* CONSEGNA A:
Riproduci fedelmente il brano sulla chiesa del Santo Sepolcro, cominciando da "Le massima autorità" e terminando con "sappiamo quanto tempo.".

* BRANO SELEZIONATO:
Le massima autorità cristiane di Gerusalemme, che hanno recentissimamente disposto una temporanea chiusura della basilica della Resurrezione all’accesso dei fedeli in risposta a una serie di disposizioni considerate vessatorie assunte o allo studio da parte delle autorità civili israeliane, non rappresentano soltanto le comunità cristiane greco-ortodossa, cattolica e armena: nella grande chiesa che si denomina di solito con l’appellativo greco di Anastasis (appunto “Resurrezione”), ma che tra i cattolici italiani è nota soprattutto come “chiesa del Santo Sepolcro”, sono presenti anche altre comunità,  quali quella monofisita di Siria e quelle copte egiziana ed etiope. Tutte hanno aderito al gesto di protesta e di denunzia in seguito al quale il più noto e venerato monumento cristiano della Città Santa resterà chiuso per non sappiamo quanto tempo.

Ma, al di là dei molti altri problemi dei quali essa è il centro, qual è l’autentico valore e l’effettivo significato di quella chiesa sotto il profilo storico e archeologico? I visitatori di oggi si trovano dinanzi a un edificio abbastanza enigmatico, che sorge nel quadrante nordoccidentale della “Città vecchia” di Gerusalemme, entro la cerchia muraria sostanzialmente intatta eretta nel Cinquecento dal sultano Solimano sostanzialmente rispettando il precedente perimetro crociato?

* DATI DELL'ESERCIZIO:

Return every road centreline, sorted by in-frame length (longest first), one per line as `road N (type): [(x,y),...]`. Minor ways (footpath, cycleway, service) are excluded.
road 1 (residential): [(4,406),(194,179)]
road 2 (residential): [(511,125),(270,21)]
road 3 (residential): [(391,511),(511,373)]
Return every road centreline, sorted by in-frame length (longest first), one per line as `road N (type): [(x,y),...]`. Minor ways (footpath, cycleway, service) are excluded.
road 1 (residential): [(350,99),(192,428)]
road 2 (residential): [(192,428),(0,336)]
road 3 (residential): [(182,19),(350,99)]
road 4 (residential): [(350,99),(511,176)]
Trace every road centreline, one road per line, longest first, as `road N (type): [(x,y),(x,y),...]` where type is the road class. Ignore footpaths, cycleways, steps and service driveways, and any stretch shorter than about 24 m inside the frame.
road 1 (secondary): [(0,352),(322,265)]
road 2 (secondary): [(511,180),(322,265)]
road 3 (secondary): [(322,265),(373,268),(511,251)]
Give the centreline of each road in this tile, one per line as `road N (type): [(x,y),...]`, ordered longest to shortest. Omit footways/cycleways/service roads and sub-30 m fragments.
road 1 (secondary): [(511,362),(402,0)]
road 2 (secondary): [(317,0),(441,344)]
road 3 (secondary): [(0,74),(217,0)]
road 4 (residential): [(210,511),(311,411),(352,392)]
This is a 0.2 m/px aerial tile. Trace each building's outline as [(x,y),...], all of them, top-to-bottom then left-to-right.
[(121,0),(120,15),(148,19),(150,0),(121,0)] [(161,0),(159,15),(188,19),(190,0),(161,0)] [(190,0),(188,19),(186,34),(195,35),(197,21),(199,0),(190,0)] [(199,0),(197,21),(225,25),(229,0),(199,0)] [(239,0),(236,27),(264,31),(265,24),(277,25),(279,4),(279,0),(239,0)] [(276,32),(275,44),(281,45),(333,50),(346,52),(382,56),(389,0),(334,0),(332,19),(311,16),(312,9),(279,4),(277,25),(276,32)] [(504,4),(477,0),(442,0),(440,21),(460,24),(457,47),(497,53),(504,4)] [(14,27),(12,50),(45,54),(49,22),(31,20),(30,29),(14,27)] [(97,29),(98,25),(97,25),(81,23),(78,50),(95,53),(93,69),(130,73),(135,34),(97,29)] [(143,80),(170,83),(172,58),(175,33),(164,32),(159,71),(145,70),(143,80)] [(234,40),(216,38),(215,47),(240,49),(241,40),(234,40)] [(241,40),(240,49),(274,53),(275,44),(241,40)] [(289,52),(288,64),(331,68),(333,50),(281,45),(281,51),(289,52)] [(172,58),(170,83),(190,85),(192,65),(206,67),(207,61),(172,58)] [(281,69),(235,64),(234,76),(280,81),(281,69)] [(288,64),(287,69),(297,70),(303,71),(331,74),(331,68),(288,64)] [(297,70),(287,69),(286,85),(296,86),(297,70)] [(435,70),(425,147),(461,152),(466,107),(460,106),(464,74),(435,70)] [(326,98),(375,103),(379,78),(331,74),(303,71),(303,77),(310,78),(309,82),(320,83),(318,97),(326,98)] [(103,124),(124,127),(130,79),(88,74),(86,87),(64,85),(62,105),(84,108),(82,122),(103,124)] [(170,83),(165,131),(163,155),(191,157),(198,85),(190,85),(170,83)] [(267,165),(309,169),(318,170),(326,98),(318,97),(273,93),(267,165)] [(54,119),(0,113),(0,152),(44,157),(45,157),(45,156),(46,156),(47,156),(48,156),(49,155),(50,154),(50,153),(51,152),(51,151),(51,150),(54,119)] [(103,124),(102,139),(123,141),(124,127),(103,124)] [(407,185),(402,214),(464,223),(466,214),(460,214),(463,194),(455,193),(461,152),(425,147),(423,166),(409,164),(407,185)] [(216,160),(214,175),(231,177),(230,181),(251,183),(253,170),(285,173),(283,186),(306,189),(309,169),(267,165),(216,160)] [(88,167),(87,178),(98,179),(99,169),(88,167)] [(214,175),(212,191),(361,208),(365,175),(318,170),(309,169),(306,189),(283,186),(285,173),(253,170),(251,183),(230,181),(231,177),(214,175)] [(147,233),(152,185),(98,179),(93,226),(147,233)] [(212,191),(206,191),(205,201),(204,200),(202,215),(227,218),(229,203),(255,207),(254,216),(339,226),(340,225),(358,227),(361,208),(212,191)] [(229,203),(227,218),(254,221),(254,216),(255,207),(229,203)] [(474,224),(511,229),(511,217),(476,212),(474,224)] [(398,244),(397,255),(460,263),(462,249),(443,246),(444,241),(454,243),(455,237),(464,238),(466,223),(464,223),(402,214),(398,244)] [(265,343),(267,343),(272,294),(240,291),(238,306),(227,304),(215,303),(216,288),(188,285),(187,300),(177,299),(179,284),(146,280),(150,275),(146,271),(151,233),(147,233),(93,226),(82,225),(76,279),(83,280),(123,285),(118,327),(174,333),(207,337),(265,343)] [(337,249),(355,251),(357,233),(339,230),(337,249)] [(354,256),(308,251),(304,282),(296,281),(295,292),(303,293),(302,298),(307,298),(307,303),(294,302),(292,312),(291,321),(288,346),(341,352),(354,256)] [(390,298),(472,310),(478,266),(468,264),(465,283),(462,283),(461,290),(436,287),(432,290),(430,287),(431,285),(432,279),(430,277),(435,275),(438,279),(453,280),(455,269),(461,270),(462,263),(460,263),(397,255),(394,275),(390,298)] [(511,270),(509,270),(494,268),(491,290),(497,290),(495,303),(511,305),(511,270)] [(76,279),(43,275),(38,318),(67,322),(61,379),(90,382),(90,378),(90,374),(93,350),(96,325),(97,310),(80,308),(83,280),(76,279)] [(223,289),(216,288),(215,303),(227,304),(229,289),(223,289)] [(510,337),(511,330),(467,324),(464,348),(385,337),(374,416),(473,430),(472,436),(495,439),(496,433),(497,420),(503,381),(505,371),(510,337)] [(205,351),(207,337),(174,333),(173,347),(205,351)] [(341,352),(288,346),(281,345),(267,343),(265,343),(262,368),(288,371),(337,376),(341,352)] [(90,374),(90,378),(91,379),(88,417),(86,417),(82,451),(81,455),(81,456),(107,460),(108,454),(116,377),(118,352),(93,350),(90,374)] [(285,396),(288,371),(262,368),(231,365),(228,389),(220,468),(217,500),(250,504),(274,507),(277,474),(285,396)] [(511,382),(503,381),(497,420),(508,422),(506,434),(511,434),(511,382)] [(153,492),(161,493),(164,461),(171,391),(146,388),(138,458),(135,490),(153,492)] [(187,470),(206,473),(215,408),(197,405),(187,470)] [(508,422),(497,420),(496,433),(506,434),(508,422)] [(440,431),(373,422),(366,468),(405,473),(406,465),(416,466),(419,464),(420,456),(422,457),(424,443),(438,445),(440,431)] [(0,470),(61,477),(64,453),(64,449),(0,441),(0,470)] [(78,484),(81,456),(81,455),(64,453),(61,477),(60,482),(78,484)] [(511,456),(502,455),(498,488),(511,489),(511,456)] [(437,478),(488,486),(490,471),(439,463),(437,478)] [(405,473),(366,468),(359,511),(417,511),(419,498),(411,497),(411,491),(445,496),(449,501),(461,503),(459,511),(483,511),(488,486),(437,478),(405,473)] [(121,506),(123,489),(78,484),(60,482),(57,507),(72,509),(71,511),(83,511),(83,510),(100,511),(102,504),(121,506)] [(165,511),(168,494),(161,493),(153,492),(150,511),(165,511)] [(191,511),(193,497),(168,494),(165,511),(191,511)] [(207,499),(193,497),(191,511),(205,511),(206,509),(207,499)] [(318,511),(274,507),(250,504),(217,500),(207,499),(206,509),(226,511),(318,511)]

* CONSEGNA B:
Trascrivi parola per parola le voci dei dati dell'esercizio, cominciando dalla loro prima riga e terminando con la riga che contiene "This is a 0.2", entrambe comprese.

* RISPOSTA A:
Le massima autorità cristiane di Gerusalemme, che hanno recentissimamente disposto una temporanea chiusura della basilica della Resurrezione all’accesso dei fedeli in risposta a una serie di disposizioni considerate vessatorie assunte o allo studio da parte delle autorità civili israeliane, non rappresentano soltanto le comunità cristiane greco-ortodossa, cattolica e armena: nella grande chiesa che si denomina di solito con l’appellativo greco di Anastasis (appunto “Resurrezione”), ma che tra i cattolici italiani è nota soprattutto come “chiesa del Santo Sepolcro”, sono presenti anche altre comunità,  quali quella monofisita di Siria e quelle copte egiziana ed etiope. Tutte hanno aderito al gesto di protesta e di denunzia in seguito al quale il più noto e venerato monumento cristiano della Città Santa resterà chiuso per non sappiamo quanto tempo.

* RISPOSTA B:
Return every road centreline, sorted by in-frame length (longest first), one per line as `road N (type): [(x,y),...]`. Minor ways (footpath, cycleway, service) are excluded.
road 1 (residential): [(4,406),(194,179)]
road 2 (residential): [(511,125),(270,21)]
road 3 (residential): [(391,511),(511,373)]
Return every road centreline, sorted by in-frame length (longest first), one per line as `road N (type): [(x,y),...]`. Minor ways (footpath, cycleway, service) are excluded.
road 1 (residential): [(350,99),(192,428)]
road 2 (residential): [(192,428),(0,336)]
road 3 (residential): [(182,19),(350,99)]
road 4 (residential): [(350,99),(511,176)]
Trace every road centreline, one road per line, longest first, as `road N (type): [(x,y),(x,y),...]` where type is the road class. Ignore footpaths, cycleways, steps and service driveways, and any stretch shorter than about 24 m inside the frame.
road 1 (secondary): [(0,352),(322,265)]
road 2 (secondary): [(511,180),(322,265)]
road 3 (secondary): [(322,265),(373,268),(511,251)]
Give the centreline of each road in this tile, one per line as `road N (type): [(x,y),...]`, ordered longest to shortest. Omit footways/cycleways/service roads and sub-30 m fragments.
road 1 (secondary): [(511,362),(402,0)]
road 2 (secondary): [(317,0),(441,344)]
road 3 (secondary): [(0,74),(217,0)]
road 4 (residential): [(210,511),(311,411),(352,392)]
This is a 0.2 m/px aerial tile. Trace each building's outline as [(x,y),...], all of them, top-to-bottom then left-to-right.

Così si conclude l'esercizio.